💡 Inspiration

Modern developers ship code at an unprecedented speed — but security has not kept up. Every product today integrates AI, third-party APIs, and complex pipelines, creating ( O(n) ) new vulnerabilities for every feature shipped.

I’ve seen two repeating problems:

Developers don’t have security expertise.

Security teams can’t manually audit fast enough.

This bottleneck inspired me to build DevSentinel AI — a system where autonomous AI agents continuously review code, detect vulnerabilities, and generate secure fixes before deployment.

The goal was simple:

Make secure development the default, not a luxury.

🛠️ What It Does

DevSentinel AI automatically:

Scans code for vulnerabilities using Snyk + custom SAST

Computes a Security Risk Score (0–100)

Highlights vulnerable lines with severity labels

Generates AI explanations (what went wrong + why it’s dangerous)

Suggests secure fixes (patches written by Gemini 1.5 Pro)

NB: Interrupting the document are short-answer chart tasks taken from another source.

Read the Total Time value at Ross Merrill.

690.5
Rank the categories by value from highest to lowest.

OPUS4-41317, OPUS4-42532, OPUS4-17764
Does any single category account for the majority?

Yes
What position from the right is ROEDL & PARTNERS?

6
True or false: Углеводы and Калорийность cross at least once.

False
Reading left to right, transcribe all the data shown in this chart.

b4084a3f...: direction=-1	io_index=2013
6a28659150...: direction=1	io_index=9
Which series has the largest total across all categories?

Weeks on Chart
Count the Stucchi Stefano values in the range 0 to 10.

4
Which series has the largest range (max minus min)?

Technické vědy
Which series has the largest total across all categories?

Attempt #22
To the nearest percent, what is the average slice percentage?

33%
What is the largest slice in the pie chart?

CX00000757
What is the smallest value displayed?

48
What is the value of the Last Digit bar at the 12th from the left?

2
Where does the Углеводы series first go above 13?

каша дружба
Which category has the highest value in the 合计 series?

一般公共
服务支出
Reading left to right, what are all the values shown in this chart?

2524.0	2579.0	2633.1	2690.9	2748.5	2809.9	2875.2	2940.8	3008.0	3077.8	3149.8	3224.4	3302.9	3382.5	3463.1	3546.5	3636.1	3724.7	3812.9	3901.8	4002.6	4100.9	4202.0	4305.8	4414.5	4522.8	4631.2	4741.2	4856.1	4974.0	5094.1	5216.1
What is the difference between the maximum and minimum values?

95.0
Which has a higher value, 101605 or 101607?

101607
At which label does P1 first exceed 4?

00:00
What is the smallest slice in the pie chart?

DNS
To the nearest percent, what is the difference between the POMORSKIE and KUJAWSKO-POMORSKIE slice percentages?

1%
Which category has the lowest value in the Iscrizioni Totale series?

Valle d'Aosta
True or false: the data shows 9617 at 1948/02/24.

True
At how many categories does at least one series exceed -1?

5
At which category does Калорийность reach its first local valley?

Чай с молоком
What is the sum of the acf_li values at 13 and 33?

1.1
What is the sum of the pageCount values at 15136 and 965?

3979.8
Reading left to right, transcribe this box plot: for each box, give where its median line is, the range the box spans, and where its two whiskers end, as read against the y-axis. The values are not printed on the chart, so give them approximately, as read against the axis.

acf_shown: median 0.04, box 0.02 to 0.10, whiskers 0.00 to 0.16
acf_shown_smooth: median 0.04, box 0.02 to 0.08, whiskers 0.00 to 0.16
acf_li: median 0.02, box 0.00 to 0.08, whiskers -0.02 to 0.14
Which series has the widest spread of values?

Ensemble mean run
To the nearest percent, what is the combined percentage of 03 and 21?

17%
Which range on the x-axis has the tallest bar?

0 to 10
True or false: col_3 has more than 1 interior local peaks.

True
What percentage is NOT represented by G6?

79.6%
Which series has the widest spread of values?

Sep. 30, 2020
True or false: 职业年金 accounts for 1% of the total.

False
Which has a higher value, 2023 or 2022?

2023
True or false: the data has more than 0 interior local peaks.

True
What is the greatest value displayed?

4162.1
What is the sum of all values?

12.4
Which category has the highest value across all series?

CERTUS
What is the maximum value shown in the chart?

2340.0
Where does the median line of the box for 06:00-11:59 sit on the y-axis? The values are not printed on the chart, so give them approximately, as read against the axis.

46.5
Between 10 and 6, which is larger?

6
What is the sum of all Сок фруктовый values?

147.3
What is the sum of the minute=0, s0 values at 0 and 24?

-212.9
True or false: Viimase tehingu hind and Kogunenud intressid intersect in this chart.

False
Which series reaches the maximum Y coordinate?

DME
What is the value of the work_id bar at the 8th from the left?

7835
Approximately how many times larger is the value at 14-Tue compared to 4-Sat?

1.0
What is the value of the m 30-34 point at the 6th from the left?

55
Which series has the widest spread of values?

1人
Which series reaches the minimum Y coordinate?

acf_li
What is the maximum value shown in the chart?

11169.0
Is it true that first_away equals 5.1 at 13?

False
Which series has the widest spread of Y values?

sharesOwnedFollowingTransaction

Lets developers re-scan, iterate, and export reports

It's like pairing every engineer with a full-time AI Security Engineer.

🧱 How We Built It

The system is built on a fast, modern full-stack mesh:

Next.js 14 (frontend + backend)

Supabase (auth, database, file storage)

Snyk API (vulnerability scanning)

Custom SAST (regex-based detection for secrets, XSS, SQLi)

Gemini 1.5 Pro using Vercel AI SDK

shadcn/ui + Tailwind for developer-friendly UI

Vercel for deployment

Workflow Architecture

Upload code (ZIP / GitHub URL / paste).

Extract → scan → generate vulnerability list.

AI explains each finding + proposes secure fix.

Dashboard visualizes everything in a dev-friendly UI.

📚 What I Learned

Building DevSentinel taught me:

How to design agentic AI systems

How LLMs behave on unstructured code

How to merge SAST tools with LLM reasoning

Why prompt injection & hallucination require strict control

How to build secure UIs for developer tooling

How to orchestrate AI to generate consistent patch diff blocks

I also learned that security is fundamentally a data-flow problem, which made Next.js an ideal framework.

🚧 Challenges

Getting AI to generate consistent, deterministic patch code

Handling large files (chunking + caching)

Merging Snyk + Custom SAST into a single vulnerability format

Ensuring the system doesn’t hallucinate false positives

Building a smooth coding dashboard in under a week

Prioritizing impact > complexity for MVP delivery

The hardest part was balancing speed of development with accuracy of security analysis, especially under time constraints.